NERMEEN SHAIKH: Dr. Sahloul, how is this mechanism, this institution, likely to work? What tools will people have to find these disappeared people? I mean, I suppose the assumption is they’re either in the prison system or have been killed.
DR. ZAHER SAHLOUL: When I was young, growing in Syria, my uncle, who was in high school, also was forcefully disappeared, or, actually, he was detained by the father, the father of current president, Hafez al-Assad. And I remember my grandmother’s going every week to the local authorities, the intelligence authorities, trying to find some information about him. And every week she comes back humiliated and not knowing what’s going on with him. He stayed in the Palmyra prison for 12 years, and then suddenly he appeared.
So, many of the family members do not know any information about their loved ones. They go from place to place. They contact human rights organizations, different ones. So, this new entity, hopefully, will allow more coordinations between the different human rights organizations that collect information about the families and the victims. It should have representations of the victims, the survivors of torture, and also the families, so their voice can be heard. And so, that way, you have one stop for everyone who lost someone, who has someone disappeared in the prisons of Assad — and also other entities who are in Syria. You have also opposition groups and SDF who also detained and forcefully disappeared other victims.
NERMEEN SHAIKH: Dr. Sahloul, could you talk about — you’ve gone to Syria multiple times to assist in providing medical assistance. You were there just earlier this year after the earthquake. Could you describe the conditions in Syria now? Reportedly, 90%, up to 90%, of Syrians are now living in poverty.
DR. ZAHER SAHLOUL: It’s devastating. It’s painful for me, because I grew up in Syria and then came to the United States, am practicing physician. Every time I go there, I see the deterioration of the condition and the level of disparity and also the number of displaced people. I was inside Idlib, northwest of Syria, providing some training on new technology that helps physicians to treat trauma patients. But I was in the middle of large IDP camp that has 500,000 people. Everywhere you see around, you see tents. There is 1.5 million people who live in tents in Idlib. Half of the population, 4 million, that you mentioned in your report, are displaced from cities like Homs and Damascus and Aleppo. And they cannot imagine going back to their cities with the Assad regime still in control.
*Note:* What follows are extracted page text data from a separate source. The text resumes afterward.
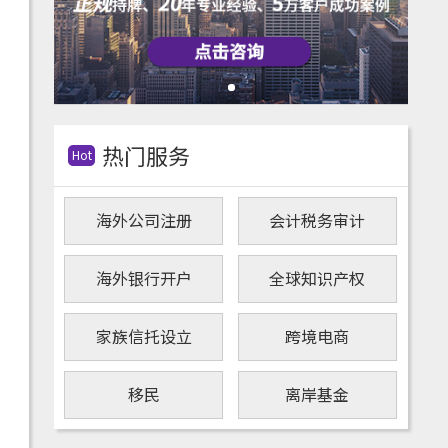
热门服务
Hot
海外公司注册
会计税务审计
海外银行开户
全球知识产权
家族信托设立
跨境电商
移民
离岸基金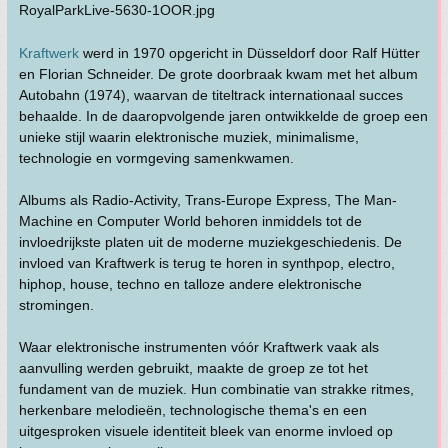
Kraftwerk
werd in 1970 opgericht in Düsseldorf door Ralf Hütter
en Florian Schneider. De grote doorbraak kwam met het album
Autobahn (1974), waarvan de titeltrack internationaal succes
behaalde. In de daaropvolgende jaren ontwikkelde de groep een
unieke stijl waarin elektronische muziek, minimalisme,
technologie en vormgeving samenkwamen.
Albums als Radio-Activity, Trans-Europe Express, The Man-
Machine en Computer World behoren inmiddels tot de
invloedrijkste platen uit de moderne muziekgeschiedenis. De
invloed van Kraftwerk is terug te horen in synthpop, electro,
hiphop, house, techno en talloze andere elektronische
stromingen.
Waar elektronische instrumenten vóór Kraftwerk vaak als
aanvulling werden gebruikt, maakte de groep ze tot het
fundament van de muziek. Hun combinatie van strakke ritmes,
herkenbare melodieën, technologische thema's en een
uitgesproken visuele identiteit bleek van enorme invloed op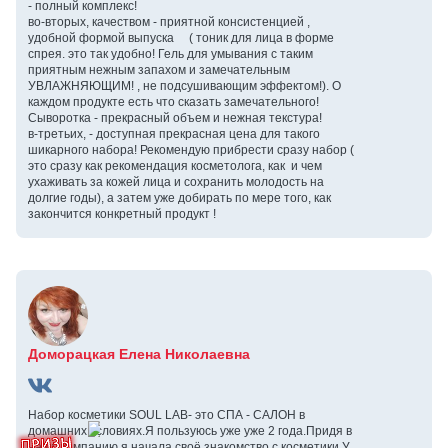
- полный комплекс!
во-вторых, качеством - приятной консистенцией ,
удобной формой выпуска ( тоник для лица в форме
спрея. это так удобно! Гель для умывания с таким
приятным нежным запахом и замечательным
УВЛАЖНЯЮЩИМ! , не подсушивающим эффектом!). О
каждом продукте есть что сказать замечательного!
Сыворотка - прекрасный объем и нежная текстура!
в-третьих, - доступная прекрасная цена для такого
шикарного набора! Рекомендую прибрести сразу набор (
это сразу как рекомендация косметолога, как и чем
ухаживать за кожей лица и сохранить молодость на
долгие годы), а затем уже добирать по мере того, как
закончится конкретный продукт !
Доморацкая Елена Николаевна
Набор косметики SOUL LAB- это СПА - САЛОН в
домашних условиях.Я пользуюсь уже уже 2 года.Придя в
нашу компанию я начала своё знакомство с косметики.У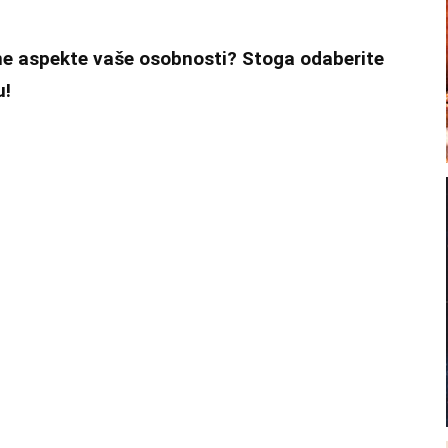
žne aspekte vaše osobnosti? Stoga odaberite
u!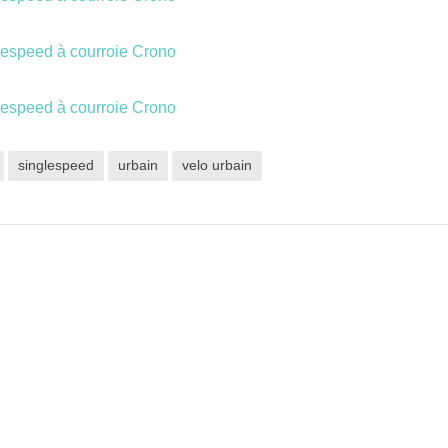
singlespeed
urbain
velo urbain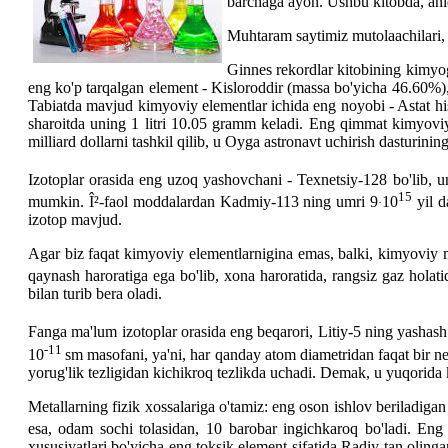
barchaga ayon. Ushbu kitobda, aniq
Muhtaram saytimiz mutolaachilari,
Ginnes rekordlar kitobining kimyog
eng ko'p tarqalgan element - Kisloroddir (massa bo'yicha 46.60%
Tabiatda mavjud kimyoviy elementlar ichida eng noyobi - Astat h
sharoitda uning 1 litri 10.05 gramm keladi. Eng qimmat kimyoviy
milliard dollarni tashkil qilib, u Oyga astronavt uchirish dasturini
Izotoplar orasida eng uzoq yashovchani - Texnetsiy-128 bo'lib, u
15
mumkin. Î²-faol moddalardan Kadmiy-113 ning umri 9
10
yil d
·
izotop mavjud.
Agar biz faqat kimyoviy elementlarnigina emas, balki, kimyoviy 
qaynash haroratiga ega bo'lib, xona haroratida, rangsiz gaz holat
bilan turib bera oladi.
Fanga ma'lum izotoplar orasida eng beqarori, Litiy-5 ning yashash 
-11
10
sm masofani, ya'ni, har qanday atom diametridan faqat bir nec
yorug'lik tezligidan kichikroq tezlikda uchadi. Demak, u yuqorida k
Metallarning fizik xossalariga o'tamiz: eng oson ishlov beriladig
esa, odam sochi tolasidan, 10 barobar ingichkaroq bo'ladi. Eng
xususiyatlari bo'yicha eng toksik element sifatida Radiy tan olinga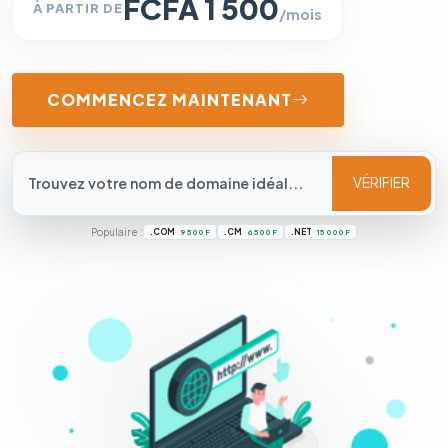
FCFA 1 500
À PARTIR DE
/mois
COMMENCEZ MAINTENANT
VÉRIFIER
Populaire :
.COM
.CM
.NET
9 500 F
6 500 F
15 000 F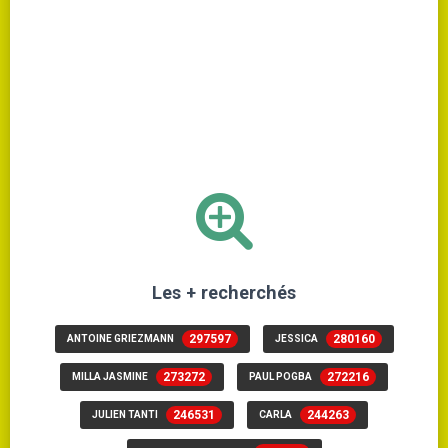
Les + recherchés
297597
280160
ANTOINE GRIEZMANN
JESSICA
273272
272216
MILLA JASMINE
PAUL POGBA
246531
244263
JULIEN TANTI
CARLA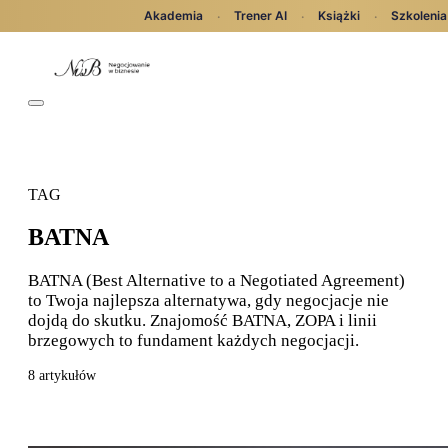
Akademia
Trener AI
Książki
Szkolenia
·
·
·
TAG
BATNA
BATNA (Best Alternative to a Negotiated Agreement)
to Twoja najlepsza alternatywa, gdy negocjacje nie
dojdą do skutku. Znajomość BATNA, ZOPA i linii
brzegowych to fundament każdych negocjacji.
8 artykułów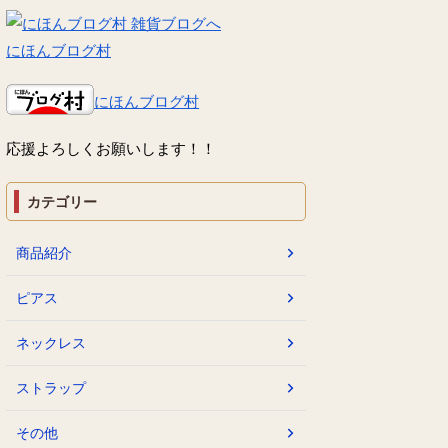
にほんブログ村
にほんブログ村
応援よろしくお願いします！！
カテゴリー
商品紹介
ピアス
ネックレス
ストラップ
その他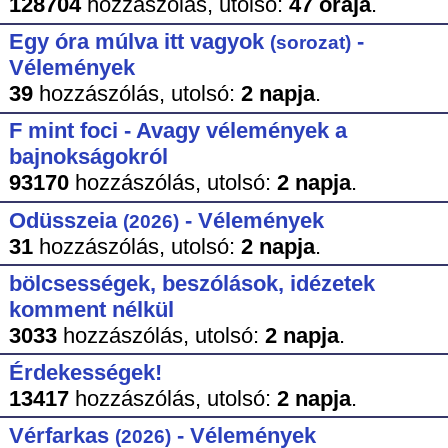
128704
hozzászólás,
utolsó:
47 órája
.
Egy óra múlva itt vagyok
-
(sorozat)
Vélemények
39
hozzászólás,
utolsó:
2 napja
.
F mint foci - Avagy vélemények a
bajnokságokról
93170
hozzászólás,
utolsó:
2 napja
.
Odüsszeia
- Vélemények
(2026)
31
hozzászólás,
utolsó:
2 napja
.
bölcsességek, beszólások, idézetek
komment nélkül
3033
hozzászólás,
utolsó:
2 napja
.
Érdekességek!
13417
hozzászólás,
utolsó:
2 napja
.
Vérfarkas
- Vélemények
(2026)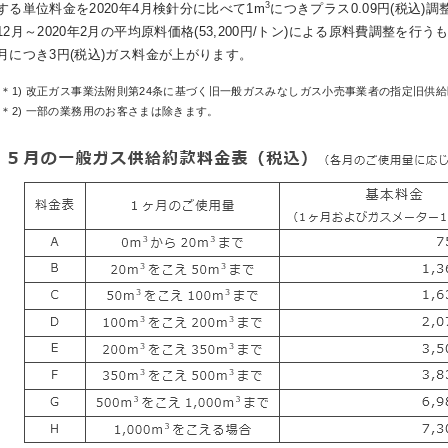
3
する単位料金を2020年4月検針分に比べて1m
につきプラス0.09円(税込)
12月～2020年2月の平均原料価格(53,200円/トン)による原料費調整を
月につき3円(税込)ガス料金が上がります。
(＊1) 改正ガス事業法附則第24条に基づく旧一般ガスみなしガス小売事業者の指定旧供
(＊2) 一部の業務用のお客さまは除きます。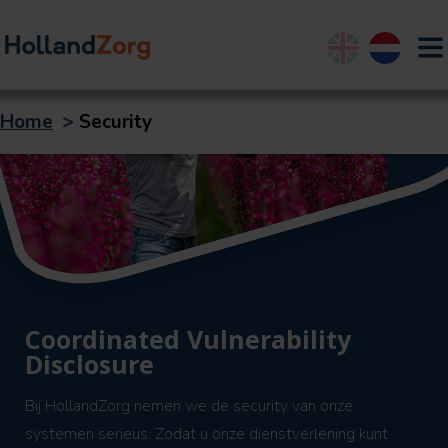
English
Nederland
Home
>
Security
Coordinated Vulnerability
Disclosure
Bij HollandZorg nemen we de security van onze
systemen serieus. Zodat u onze dienstverlening kunt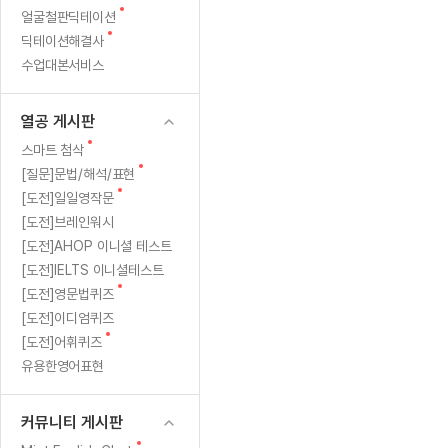
새
무료수업 시스템
얼굴철판딕테이션
수업대본서비스
얼굴철판딕
북미강사
필리핀강사
시니어과정
MSET 스
매
글
새
딕테이션해결사
무료수업 시스템
수업대본서비스
얼굴철판딕
북미강사
북미강사
시니어과정
MSET 스
니
글
수업대본서비스
부가서비스
딕테이션
북미강사
벼락치기 특별
MSET 스
열공 게시판
저]
딕테이션해
북미강사
벼락치기 특별
[프리미엄]영어첨삭 이용권
열공 게시판
딕테이션해
북미강사
벼락치기 특별
의
스마트 첨삭
새글
[프리미엄]영어첨삭 이용권
새
스마트 첨삭
딕테이션
스마트 첨삭
글
새글
[프리미엄]영어첨삭 이용권
새
[질문]문법/해석/표현
[차
딕테이션
글
스마트 첨삭
새
새글
[도전]일일영작문
스마트 첨삭 이용권
딕테이션
인
글
[도전]브레인워시
스마트 첨삭
스마트 첨삭 이용권
딕테이션
[도전]AHOP 이니셜 테스트
스마트 첨삭
표
스마트 첨삭 이용권
딕테이션해
[도전]IELTS 이니셜테스트
스마트 첨삭
민트해VOCA 이용권
새
세
[도전]영문법퀴즈
딕테이션해
스마트 첨삭
새글
민트해VOCA 이용권
글
[도전]이디엄퀴즈
수업대본서
가
스마트 첨삭
민트해VOCA 이용권
새
[도전]어휘퀴즈
수업대본서
글
스마트 첨삭
새글
유용한영어표현
민트도서관 플러스 이용권
지
수업대본서
스마트 첨삭
민트도서관 플러스 이용권
수업대본서
습
[질문]문법/해석/표현
커뮤니티 게시판
새글
민트도서관 플러스 이용권
수업대본서
단체문의
단체문의
단체문의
And the economic situation is horrible. The children are everywhere you look in the camp. But there is not enough schooling. Education is one of the most hit sectors in the economy there, in many parts of Syria. Also healthcare is one of the worst hit, according to the WHO. Half of the hospitals have been attacked by the Assad regime and by Russia.
You mentioned in your previous piece about the Russian attacks on Chechnya. We believe, in Syria, that because what happens in Syria, you have now the war in Ukraine. There is a direct link between what happened in Syria, where the Russians used illegal weapons. They trained their army. They used, according to them, 300 new weapons in Syria. They targeted hospitals and civilian buildings, like what they did today in Lviv, and now they’re doing it in Ukraine, because the world did not pay attention to what they were doing in Syria.